Dear Spamassassin users and developers,
Recently, we've been setting up Bayesian learning on our existing Amavis
with Spamassassin setup on Ubuntu 18.04 (Spamassassin
3.4.2-0ubuntu0.18.04.3 and Amavis 1:2.11.0-1ubuntu1). We've decided to
use a global db that was seeded with an aggregation of spam and ham
we've received, then enabling autolearn to further train the set. As
Spamassassin runs inside Amavis, the Bayes database files are owned by
the amavis user. This setup works fine, and results for Bayes are great
and growing in accuracy by autolearning.
What was somewhat confusing is that we noticed our daily cronjob running
sa-update and sa-compile was giving us an error concerning permissions:
May 25 00:31:25.488 [8381] warn: bayes: cannot write to
/var/lib/spamassassin/bayes_db/bayes_journal, bayes db update ignored:
Permission denied
bayes: cannot write to /var/lib/spamassassin/bayes_db/bayes_journal,
bayes db update ignored: Permission denied
While this makes a lot of sense, considering that the files are owned by
the amavis user, we were quite surprised this cronjob would need to
access these files in the first place.
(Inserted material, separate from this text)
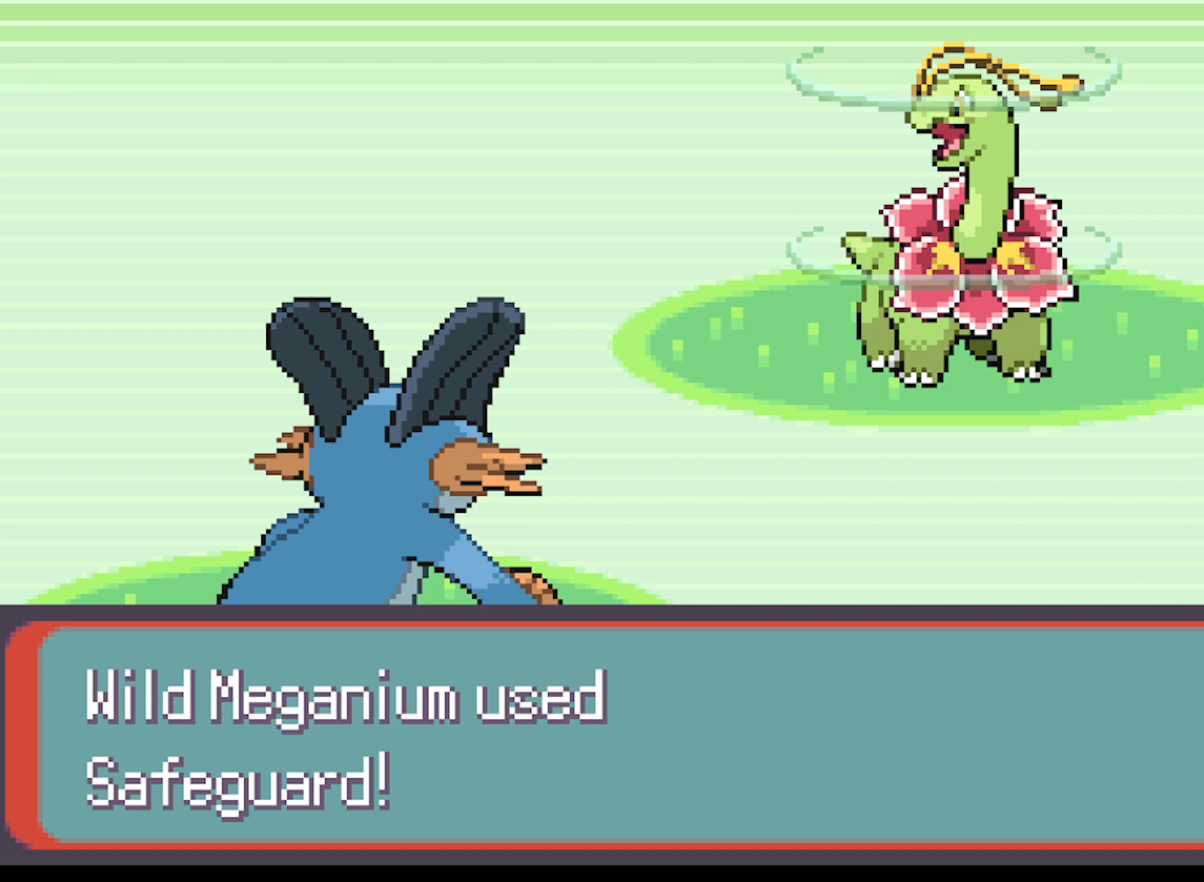
{"buttons": [], "left_stick": "center", "events": [[125, "A", "down"], [250, "A", "up"], [375, "A", "down"], [500, "A", "up"]]}
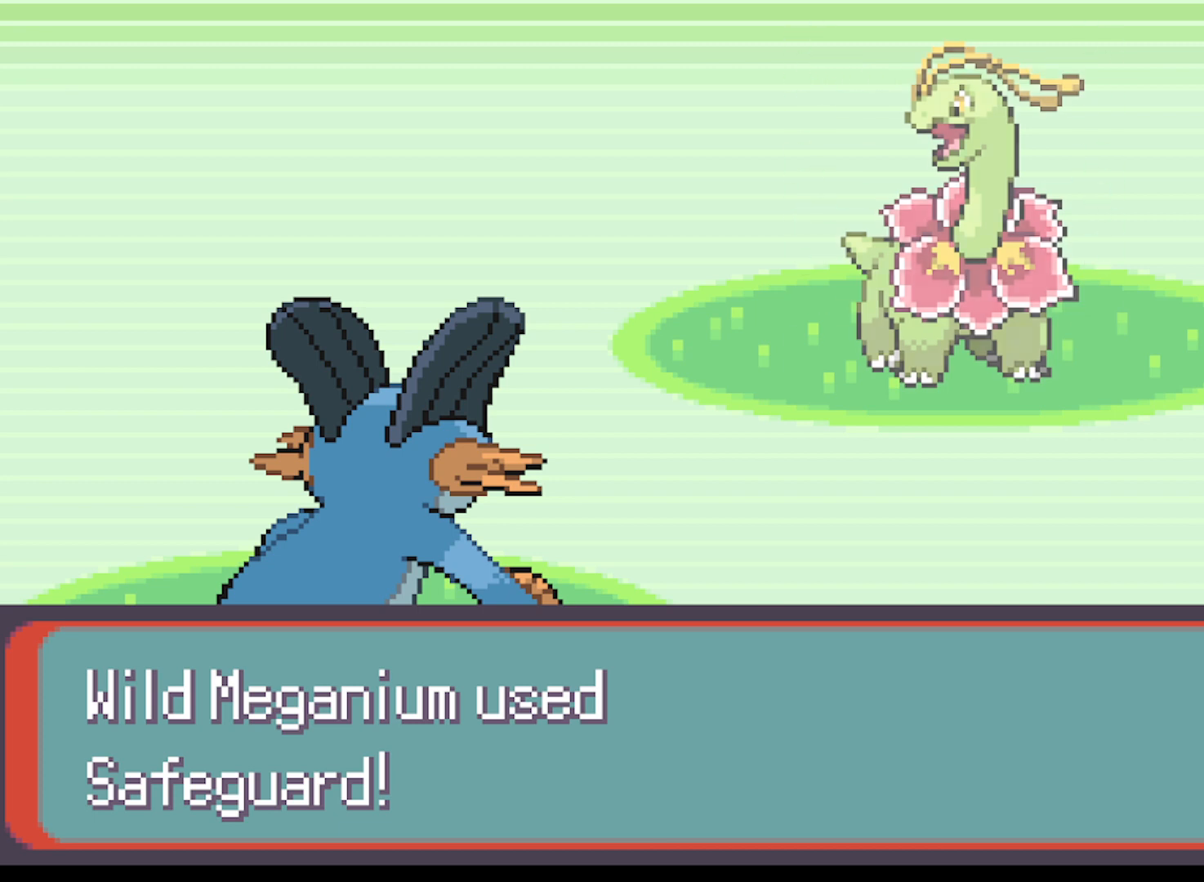
{"buttons": ["A"], "left_stick": "center", "events": [[126, "A", "down"], [209, "A", "up"], [292, "A", "down"], [376, "A", "up"], [501, "A", "down"]]}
Looking further into the issue,
we figured out it was specifically sa-compile, and the specific message
probably originated from
/usr/share/perl5/Mail/SpamAssassin/BayesStore/DBM.pm. While I have some
programming experience, I was sadly unable to understand this Perl file
enough to properly comprehend why this code was accessing bayes_journal
and what it was planning to do there.
My question therefore specifically is: what exactly does sa-compile do
to the bayes database files?
I've asked this same question on IRC but was unable to get an answer.
While a fix for this issue changing permissions and user/group ownership
is rather obvious, we'd first want to understand what sa-compile is up to.
Kind regards,
Bert Van de Poel
ULYSSIS